A DNA-nanoparticle actuator enabling optical monitoring of nanoscale movements induced by an electric field.

Abstract

Merging biological and non-biological matter to fabricate nanoscale assemblies with controllable motion and function is of great interest due to its potential application, for example, in diagnostics and biosensing. Here, we have constructed a DNA-based bionanoactuator that interfaces with biological and non-biological matter via an electric field in a reversibly controllable fashion. The read-out of the actuator is based on motion-induced changes in the plasmon resonance of a gold nanoparticle immobilized to a gold surface by single stranded DNA. The motion of the gold nanoparticle and thus the conformational changes of the DNA under varying electric field were analyzed by dark field spectroscopy. After this basic characterization, another actuator was built utilizing hairpin-DNA coated gold nanoparticles, where the hairpin-DNA induced discrete transitions between two specific open-loop and folded-loop states.
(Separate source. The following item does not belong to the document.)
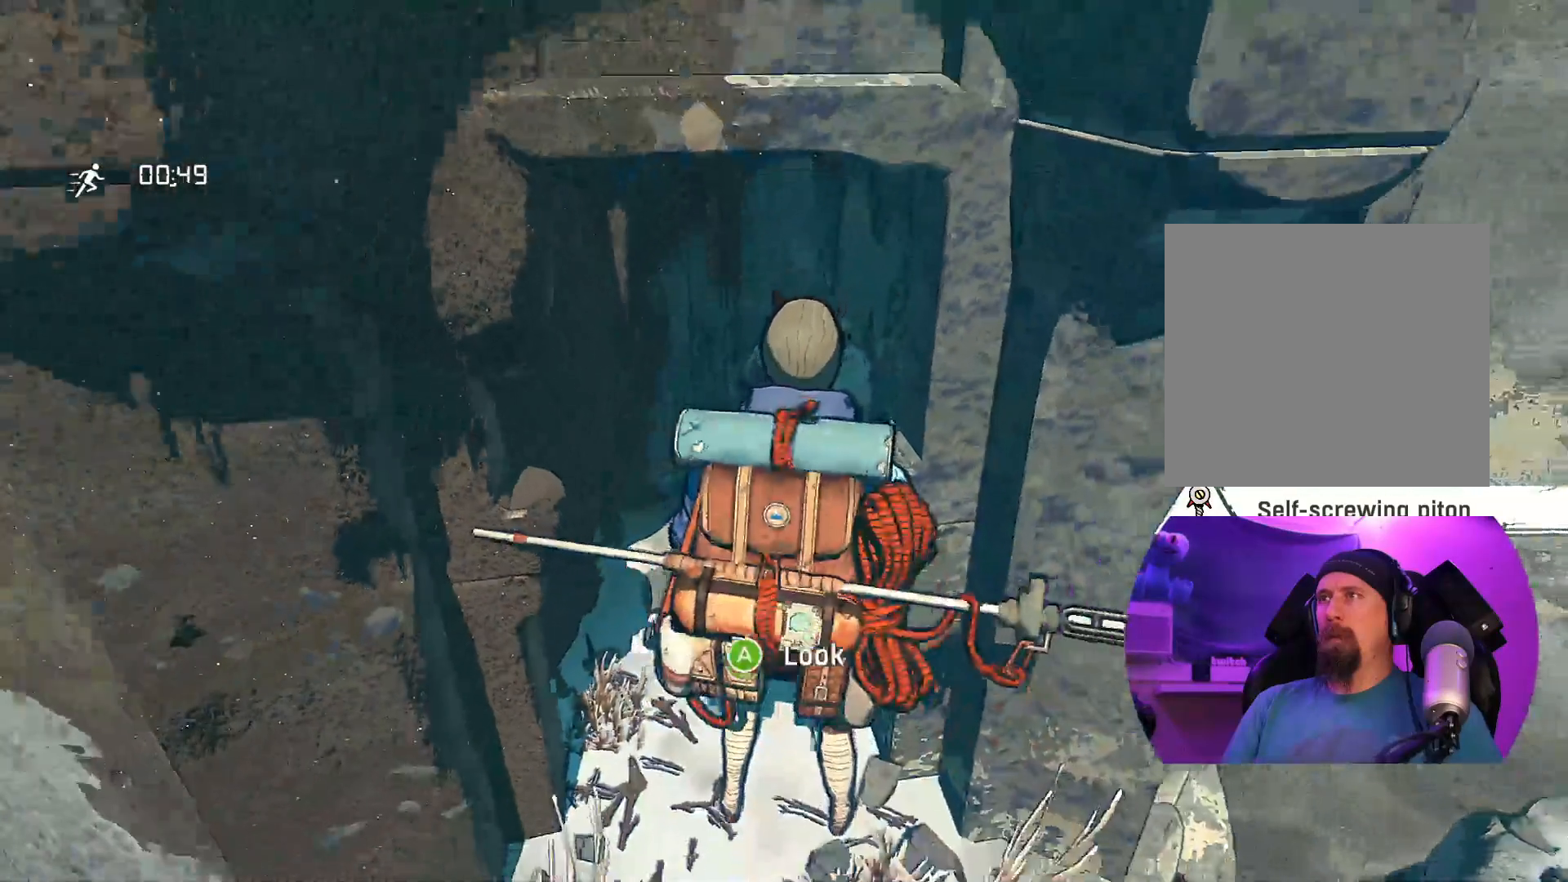
{"buttons": [], "left_stick": "center", "right_stick": "center", "events": [[133, "A", "down"], [183, "A", "up"]]}
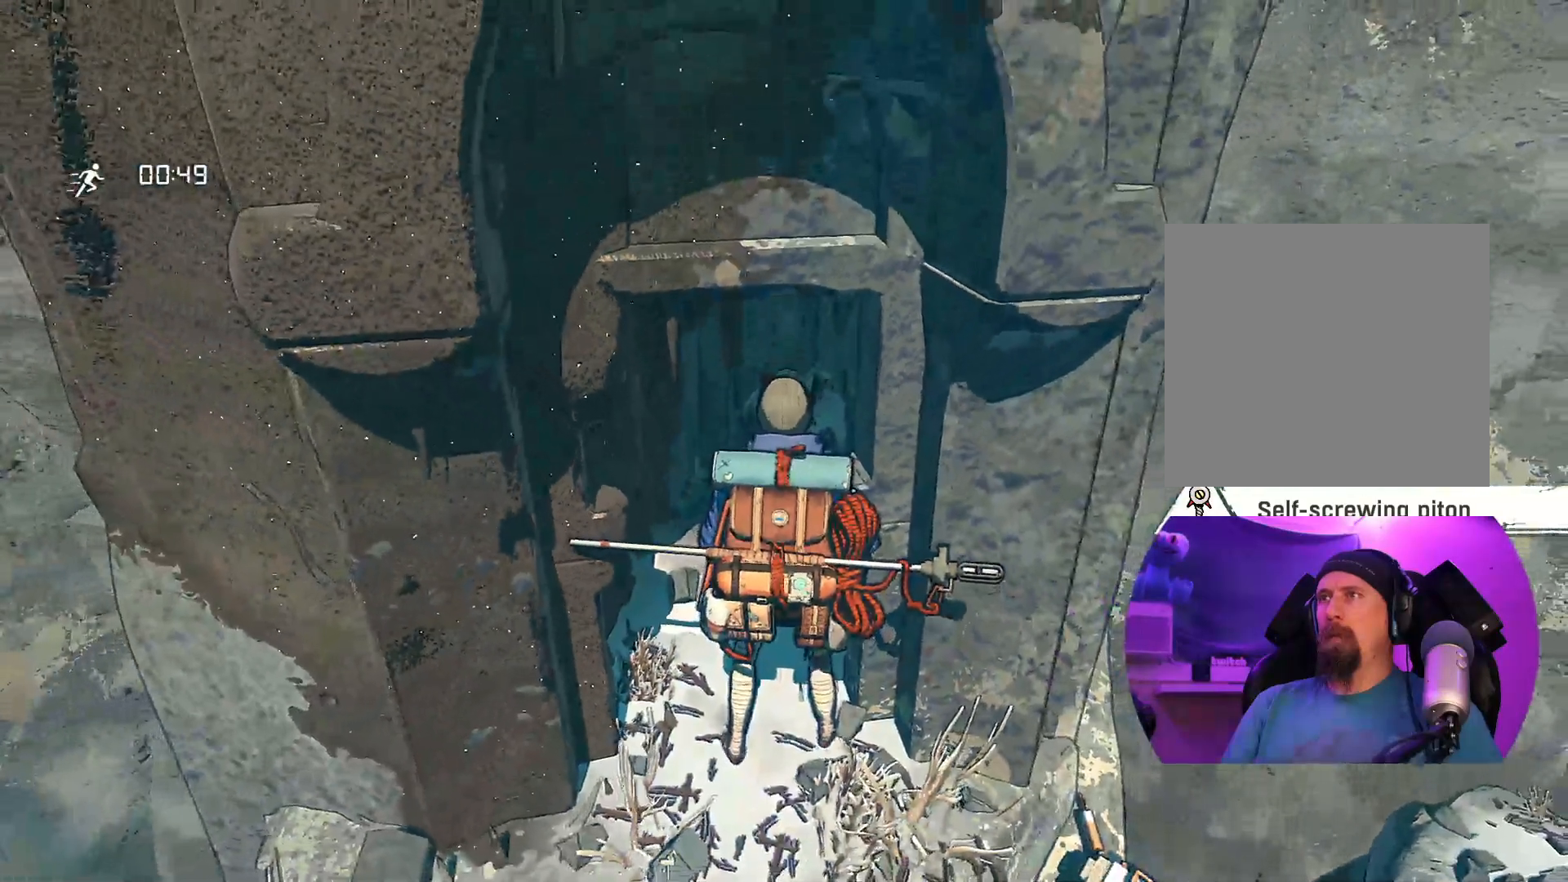
{"buttons": [], "left_stick": "center", "right_stick": "center", "events": []}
These two states and the transition dynamics between them were clearly visible in the actuator behavior. The demonstrated nanoactuator concept could be readily extended to inspection of conformational changes of other biomolecules as well. Besides, this concept enables other possibilities in applications like surface-enhanced Raman spectroscopy and fluorescence enhancement, since the specific wavelength of the plasmon resonance of the actuator can be tuned by the external voltage.